Il poveretto era solo paralizzato dalla paura di avere di fronte un energumeno molto più grosso di lui, che gli aveva dato dei pugni in faccia e aveva cercato di rubargli il revolver. Pensava solo alla vita propria, Darren. Se è possibile in teoria che, in una situazione simile, possano anche esserci frammenti di razzismo, i solerti avvocati di Holder non li hanno trovati.
Dopo i fatti di Ferguson, e il caso successivo di Staten Island in cui un altro nero (asmatico e obeso) aveva resistito all’arresto ed era morto per collasso cardiaco, era scattata una mobilitazione nazionale politicamente corretta, cioè anti-polizia. A dirigerla, con l’alto patrocinio del presidente degli Stati Uniti, era stato Al Sharpton, il reverendo nero di New York, estremista anti-bianco e intimo collaboratore del sindaco rosso de Blasio, il campione della propaganda contro la polizia di New York. Per settimane l’establishment liberal, ossia il partito democratico e i media in clima pre-elettorale, avevano cavalcato il razzismo per fini politici, puntando ai verdetti di colpevolezza dei Grand Jury, che non ci furono. Così è toccato agli attivisti, dalle Pantere nere ai militanti sindacali radicali, dai gruppi politici di estrema sinistra ai liberal nelle università, far rivivere ai cittadini normali una stagione Anni ’70 di disordini, incendi, saccheggi e blocchi stradali, da Ferguson alla California e a New York.
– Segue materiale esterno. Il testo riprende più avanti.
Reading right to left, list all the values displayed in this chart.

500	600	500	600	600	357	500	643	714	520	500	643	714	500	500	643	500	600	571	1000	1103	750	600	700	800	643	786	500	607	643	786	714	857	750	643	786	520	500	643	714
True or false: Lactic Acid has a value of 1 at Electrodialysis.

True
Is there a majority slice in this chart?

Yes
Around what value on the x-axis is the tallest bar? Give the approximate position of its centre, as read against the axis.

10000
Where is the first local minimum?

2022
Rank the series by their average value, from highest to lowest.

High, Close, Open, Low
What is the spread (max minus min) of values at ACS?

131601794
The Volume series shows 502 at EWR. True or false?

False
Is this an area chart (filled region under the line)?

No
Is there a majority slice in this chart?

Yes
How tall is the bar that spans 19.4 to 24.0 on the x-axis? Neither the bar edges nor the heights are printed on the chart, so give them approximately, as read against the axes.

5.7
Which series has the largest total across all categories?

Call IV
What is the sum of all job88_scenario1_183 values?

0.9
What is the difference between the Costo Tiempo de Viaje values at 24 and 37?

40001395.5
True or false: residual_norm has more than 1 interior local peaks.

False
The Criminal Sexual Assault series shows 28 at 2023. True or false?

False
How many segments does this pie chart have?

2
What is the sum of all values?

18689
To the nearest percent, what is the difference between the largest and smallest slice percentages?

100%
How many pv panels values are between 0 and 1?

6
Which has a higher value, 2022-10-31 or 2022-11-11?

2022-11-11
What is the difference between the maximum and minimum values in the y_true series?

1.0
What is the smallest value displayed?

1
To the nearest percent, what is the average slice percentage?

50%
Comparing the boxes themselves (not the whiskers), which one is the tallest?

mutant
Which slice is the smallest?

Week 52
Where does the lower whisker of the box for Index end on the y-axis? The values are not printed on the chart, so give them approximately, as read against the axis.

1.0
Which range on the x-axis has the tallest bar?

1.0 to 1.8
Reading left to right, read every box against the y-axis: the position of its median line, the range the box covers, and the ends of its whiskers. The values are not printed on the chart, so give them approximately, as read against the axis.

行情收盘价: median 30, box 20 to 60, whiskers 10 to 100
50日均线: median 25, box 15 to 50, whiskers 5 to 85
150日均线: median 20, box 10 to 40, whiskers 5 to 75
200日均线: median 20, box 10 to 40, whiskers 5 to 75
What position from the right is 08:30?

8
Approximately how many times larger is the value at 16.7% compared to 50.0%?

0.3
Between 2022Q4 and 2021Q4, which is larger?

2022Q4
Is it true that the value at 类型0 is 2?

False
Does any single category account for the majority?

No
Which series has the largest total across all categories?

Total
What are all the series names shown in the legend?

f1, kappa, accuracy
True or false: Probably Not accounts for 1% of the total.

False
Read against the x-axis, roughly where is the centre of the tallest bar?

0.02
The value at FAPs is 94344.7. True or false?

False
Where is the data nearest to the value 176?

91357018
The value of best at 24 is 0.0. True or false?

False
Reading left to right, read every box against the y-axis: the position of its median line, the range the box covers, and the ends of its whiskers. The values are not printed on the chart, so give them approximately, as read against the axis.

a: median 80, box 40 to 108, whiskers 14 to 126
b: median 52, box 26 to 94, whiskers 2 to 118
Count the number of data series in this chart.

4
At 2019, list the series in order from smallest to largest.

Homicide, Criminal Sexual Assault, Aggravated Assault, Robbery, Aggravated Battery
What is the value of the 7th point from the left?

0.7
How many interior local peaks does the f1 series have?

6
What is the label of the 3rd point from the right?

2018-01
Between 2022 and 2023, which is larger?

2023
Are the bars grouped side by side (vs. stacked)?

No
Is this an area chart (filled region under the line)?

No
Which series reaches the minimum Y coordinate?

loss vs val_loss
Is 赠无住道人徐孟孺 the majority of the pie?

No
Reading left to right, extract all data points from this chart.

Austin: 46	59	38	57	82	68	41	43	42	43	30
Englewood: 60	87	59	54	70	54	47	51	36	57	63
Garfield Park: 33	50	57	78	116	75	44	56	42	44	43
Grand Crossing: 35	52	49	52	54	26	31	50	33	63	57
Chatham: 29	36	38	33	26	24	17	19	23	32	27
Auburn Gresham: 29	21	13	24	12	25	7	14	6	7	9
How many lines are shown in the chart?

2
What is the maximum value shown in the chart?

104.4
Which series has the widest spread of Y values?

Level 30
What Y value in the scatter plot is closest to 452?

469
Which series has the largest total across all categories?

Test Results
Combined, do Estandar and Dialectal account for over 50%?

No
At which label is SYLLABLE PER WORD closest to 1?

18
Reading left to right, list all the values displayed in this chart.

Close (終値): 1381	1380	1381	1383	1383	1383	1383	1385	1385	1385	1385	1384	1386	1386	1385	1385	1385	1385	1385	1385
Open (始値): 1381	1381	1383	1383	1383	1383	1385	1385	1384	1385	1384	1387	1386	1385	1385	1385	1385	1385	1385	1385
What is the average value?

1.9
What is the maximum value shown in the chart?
Che cosa è rimasto di questa campagna di odio al grido di «Le vite dei neri contano» e «Uccidi i poliziotti»? Il bianco Wilson, scagionato da tutto, ha perso il posto di lavoro dimettendosi lo scorso novembre dalla polizia. E due suoi colleghi della NYPD, uno asiatico (Liu Wenijan) e uno ispanico (Rafael Ramos), sono stati uccisi a sangue freddo, per vendetta razziale, dal «giustiziere» nero Ismaaiyl Brinsley.